### TEXT:
-------
Source | www.ere.net | LUCY ADAMS

A lot of companies use competency-based interviewing techniques to choose the best applicant. As I’m sure you know, in the 1980s and 1990s HR departments went through agonies breaking down every job into competencies so people could be interviewed against them. There’s no doubt this led to a higher degree of success in recruiting competent people, but there were (and still are) two main problems with them.

  • They can be manipulated by applicants who are well practiced in the process.
  • More importantly, they’re not suitable for discovering what a candidate loves doing and is truly talented at. 

Clearly skills and competencies can’t be ignored, especially in fields in which professional qualifications are essential. But there’s an increasing, and exciting, trend towards assessment processes that enable us to get to know the applicants as people, discover their passions, feel what kind of energy they have, and learn what they’re great at. Then we can work out how to use those talents rather than trying to shoe-horn employees into jobs in which they’re good at seven out of the 10 criteria we’re assessing them against.

Cloning Employees

Reward consultancy organization NextJump has a great technique for doing this. It spent years examining which of its employees it would clone if it could, so it could structure their needs around a set of attributes rather than competencies.

NextJump eventually found its surest indicator of success was having a sense of humility. The ability to be open to other people’s ideas was so important to it that it developed a 45-minute interview dedicated solely to finding out the applicant’s propensity for humility, and anyone who didn’t measure up wasn’t hired. It also looked at three other areas: gratefulness vs. entitlement, responsibility for one’s own actions rather than feeling like a victim of circumstance, and a willingness to invest in doing things outside of one’s comfort zone rather than “knowing it all.” Once it got this right, its staff turnover fell from 40% to 1%.
-------
Stored records:

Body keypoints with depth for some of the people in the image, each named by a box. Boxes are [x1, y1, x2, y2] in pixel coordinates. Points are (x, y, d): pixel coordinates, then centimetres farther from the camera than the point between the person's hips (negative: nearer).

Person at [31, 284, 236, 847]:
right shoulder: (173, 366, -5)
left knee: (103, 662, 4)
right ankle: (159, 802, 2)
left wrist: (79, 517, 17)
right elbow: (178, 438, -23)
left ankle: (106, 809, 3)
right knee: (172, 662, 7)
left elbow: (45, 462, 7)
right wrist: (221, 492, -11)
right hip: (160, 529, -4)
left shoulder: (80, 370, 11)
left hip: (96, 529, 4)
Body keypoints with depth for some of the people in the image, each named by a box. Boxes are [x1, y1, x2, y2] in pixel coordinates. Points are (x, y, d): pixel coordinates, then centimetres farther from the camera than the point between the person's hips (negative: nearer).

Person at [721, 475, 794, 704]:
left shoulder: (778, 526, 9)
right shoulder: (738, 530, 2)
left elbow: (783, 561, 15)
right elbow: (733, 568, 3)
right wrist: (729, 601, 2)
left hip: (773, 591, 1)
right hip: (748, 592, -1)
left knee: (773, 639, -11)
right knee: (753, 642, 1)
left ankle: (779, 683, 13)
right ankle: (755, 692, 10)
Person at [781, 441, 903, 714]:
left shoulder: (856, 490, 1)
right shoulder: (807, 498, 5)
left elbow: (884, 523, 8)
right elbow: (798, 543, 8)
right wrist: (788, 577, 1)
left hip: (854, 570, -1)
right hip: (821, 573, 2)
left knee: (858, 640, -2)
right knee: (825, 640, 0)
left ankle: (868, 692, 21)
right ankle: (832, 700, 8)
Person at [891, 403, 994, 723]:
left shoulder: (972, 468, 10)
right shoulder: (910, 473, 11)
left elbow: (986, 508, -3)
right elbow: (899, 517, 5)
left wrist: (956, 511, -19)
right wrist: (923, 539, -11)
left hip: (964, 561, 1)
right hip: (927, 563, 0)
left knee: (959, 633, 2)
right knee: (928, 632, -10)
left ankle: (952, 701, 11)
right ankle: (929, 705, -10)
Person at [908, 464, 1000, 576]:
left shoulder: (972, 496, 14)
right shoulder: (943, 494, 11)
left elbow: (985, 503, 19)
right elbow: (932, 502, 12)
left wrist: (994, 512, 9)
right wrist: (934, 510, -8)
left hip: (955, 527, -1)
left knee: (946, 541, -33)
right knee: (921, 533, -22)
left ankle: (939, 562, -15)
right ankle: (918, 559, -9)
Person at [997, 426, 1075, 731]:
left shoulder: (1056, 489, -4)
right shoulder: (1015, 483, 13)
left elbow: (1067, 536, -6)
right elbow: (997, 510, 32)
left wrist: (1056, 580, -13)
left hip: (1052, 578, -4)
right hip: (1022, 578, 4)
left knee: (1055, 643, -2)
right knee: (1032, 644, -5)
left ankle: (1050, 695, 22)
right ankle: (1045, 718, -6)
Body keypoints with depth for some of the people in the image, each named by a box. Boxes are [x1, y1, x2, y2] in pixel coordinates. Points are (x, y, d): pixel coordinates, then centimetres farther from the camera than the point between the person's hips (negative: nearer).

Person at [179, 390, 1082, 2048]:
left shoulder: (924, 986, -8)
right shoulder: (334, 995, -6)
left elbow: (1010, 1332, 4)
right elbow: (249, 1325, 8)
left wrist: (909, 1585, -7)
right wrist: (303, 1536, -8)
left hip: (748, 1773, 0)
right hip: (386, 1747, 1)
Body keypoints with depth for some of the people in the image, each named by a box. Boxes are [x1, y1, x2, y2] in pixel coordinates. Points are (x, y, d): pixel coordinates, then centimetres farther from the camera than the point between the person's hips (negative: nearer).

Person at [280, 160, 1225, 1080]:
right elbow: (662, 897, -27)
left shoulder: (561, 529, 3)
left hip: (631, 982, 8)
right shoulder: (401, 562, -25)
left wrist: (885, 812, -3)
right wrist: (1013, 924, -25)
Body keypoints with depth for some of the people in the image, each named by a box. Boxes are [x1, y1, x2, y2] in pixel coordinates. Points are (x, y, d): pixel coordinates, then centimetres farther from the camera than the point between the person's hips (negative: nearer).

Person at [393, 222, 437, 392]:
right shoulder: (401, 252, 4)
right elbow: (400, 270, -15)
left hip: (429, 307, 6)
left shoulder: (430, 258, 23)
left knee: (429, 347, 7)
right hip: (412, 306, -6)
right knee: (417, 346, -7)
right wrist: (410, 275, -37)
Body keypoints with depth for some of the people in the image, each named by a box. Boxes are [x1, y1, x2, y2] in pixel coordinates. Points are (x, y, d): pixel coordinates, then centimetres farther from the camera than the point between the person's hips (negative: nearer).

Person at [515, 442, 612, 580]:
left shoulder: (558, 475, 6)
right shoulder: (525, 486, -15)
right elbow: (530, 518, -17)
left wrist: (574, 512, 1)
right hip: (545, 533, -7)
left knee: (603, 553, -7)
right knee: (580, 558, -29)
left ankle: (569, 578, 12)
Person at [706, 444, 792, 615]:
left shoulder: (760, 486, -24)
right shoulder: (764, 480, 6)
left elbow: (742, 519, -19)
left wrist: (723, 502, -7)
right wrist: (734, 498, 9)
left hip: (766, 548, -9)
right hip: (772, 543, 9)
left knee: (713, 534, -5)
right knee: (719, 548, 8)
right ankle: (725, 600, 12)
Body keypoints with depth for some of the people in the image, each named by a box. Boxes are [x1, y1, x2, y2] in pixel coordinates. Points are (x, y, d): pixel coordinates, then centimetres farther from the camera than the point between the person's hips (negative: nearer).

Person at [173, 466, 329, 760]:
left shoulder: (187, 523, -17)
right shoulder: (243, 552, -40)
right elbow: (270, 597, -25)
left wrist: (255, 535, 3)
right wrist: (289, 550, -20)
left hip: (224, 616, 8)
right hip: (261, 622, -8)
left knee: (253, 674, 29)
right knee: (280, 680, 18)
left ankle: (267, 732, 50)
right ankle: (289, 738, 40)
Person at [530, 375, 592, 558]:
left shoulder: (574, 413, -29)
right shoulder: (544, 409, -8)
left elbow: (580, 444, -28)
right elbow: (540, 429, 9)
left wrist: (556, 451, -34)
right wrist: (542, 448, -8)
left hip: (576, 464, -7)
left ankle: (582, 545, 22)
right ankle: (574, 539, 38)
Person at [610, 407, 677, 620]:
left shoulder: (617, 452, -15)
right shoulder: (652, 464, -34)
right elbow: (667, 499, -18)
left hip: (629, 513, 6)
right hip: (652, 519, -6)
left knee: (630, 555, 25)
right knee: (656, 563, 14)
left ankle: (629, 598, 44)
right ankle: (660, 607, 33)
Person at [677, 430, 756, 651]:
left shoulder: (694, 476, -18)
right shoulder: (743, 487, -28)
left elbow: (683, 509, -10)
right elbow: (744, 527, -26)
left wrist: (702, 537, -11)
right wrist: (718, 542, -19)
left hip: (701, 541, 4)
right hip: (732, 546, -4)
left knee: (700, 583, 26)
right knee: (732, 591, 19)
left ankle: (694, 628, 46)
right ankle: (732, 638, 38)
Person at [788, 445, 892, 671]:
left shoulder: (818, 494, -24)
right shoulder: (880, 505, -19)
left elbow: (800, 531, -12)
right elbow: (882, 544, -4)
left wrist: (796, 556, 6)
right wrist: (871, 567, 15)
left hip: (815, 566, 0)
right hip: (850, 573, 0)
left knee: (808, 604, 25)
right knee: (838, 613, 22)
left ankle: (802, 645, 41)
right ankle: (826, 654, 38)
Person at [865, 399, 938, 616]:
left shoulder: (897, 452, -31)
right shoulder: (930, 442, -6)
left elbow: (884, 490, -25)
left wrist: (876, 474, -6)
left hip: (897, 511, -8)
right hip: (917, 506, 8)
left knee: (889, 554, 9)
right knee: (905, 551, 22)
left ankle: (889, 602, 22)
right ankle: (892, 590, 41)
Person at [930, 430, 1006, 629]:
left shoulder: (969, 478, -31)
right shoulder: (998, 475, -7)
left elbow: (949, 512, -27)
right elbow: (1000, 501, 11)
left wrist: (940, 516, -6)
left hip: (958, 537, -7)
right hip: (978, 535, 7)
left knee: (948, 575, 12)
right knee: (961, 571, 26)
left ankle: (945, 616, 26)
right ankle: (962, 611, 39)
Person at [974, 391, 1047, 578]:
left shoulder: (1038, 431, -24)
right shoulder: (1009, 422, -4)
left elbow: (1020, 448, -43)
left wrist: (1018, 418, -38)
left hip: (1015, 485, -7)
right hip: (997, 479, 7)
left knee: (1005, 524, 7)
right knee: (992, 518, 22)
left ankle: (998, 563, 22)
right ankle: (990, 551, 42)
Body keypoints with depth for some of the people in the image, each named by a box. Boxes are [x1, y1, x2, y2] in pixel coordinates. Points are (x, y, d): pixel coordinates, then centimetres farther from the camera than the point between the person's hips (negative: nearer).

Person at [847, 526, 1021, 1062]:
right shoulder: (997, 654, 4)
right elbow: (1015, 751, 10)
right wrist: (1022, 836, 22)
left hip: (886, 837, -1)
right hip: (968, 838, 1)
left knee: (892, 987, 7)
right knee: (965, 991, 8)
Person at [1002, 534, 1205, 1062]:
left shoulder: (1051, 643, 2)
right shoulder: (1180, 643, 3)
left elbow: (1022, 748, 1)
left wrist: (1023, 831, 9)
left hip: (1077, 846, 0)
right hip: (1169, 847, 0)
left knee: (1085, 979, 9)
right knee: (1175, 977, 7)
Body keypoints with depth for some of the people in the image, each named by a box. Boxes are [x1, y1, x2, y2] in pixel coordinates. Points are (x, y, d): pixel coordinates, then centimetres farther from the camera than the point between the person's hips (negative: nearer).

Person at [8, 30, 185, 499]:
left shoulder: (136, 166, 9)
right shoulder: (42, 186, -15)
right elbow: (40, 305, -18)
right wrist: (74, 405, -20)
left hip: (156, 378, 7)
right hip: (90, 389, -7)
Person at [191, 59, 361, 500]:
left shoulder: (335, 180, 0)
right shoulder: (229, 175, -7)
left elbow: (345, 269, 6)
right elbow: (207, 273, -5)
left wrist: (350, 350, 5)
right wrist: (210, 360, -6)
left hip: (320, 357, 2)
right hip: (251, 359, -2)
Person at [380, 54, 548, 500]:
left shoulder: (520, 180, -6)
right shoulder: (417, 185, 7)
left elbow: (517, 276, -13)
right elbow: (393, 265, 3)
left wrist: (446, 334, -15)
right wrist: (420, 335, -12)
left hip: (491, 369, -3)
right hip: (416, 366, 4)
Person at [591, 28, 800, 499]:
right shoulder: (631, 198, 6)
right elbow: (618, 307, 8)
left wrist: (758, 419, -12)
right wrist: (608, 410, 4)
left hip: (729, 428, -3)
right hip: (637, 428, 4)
-------
### TASK INSTRUCTIONS:
a) List the four attributes NextJump assessed job applicants on, according to the article on hiring.
b) Retype the part of the article on hiring that opens with the words containing "A lot of companies" and closes with "truly talented at.".
c) According to the article on hiring, why did NextJump create a 45-minute interview devoted only to humility?
These rows have no connection to the text.

### RESPONSES:
a)
- A sense of humility
- Gratefulness vs. entitlement
- Responsibility for one's own actions rather than feeling like a victim of circumstance
- A willingness to invest in doing things outside of one's comfort zone rather than "knowing it all"

b)
A lot of companies use competency-based interviewing techniques to choose the best applicant. As I’m sure you know, in the 1980s and 1990s HR departments went through agonies breaking down every job into competencies so people could be interviewed against them. There’s no doubt this led to a higher degree of success in recruiting competent people, but there were (and still are) two main problems with them.

  • They can be manipulated by applicants who are well practiced in the process.
  • More importantly, they’re not suitable for discovering what a candidate loves doing and is truly talented at.

c) NextJump found that a sense of humility was its surest indicator of success. The ability to be open to other people's ideas mattered so much to the company that it built an interview solely to find out an applicant's propensity for humility.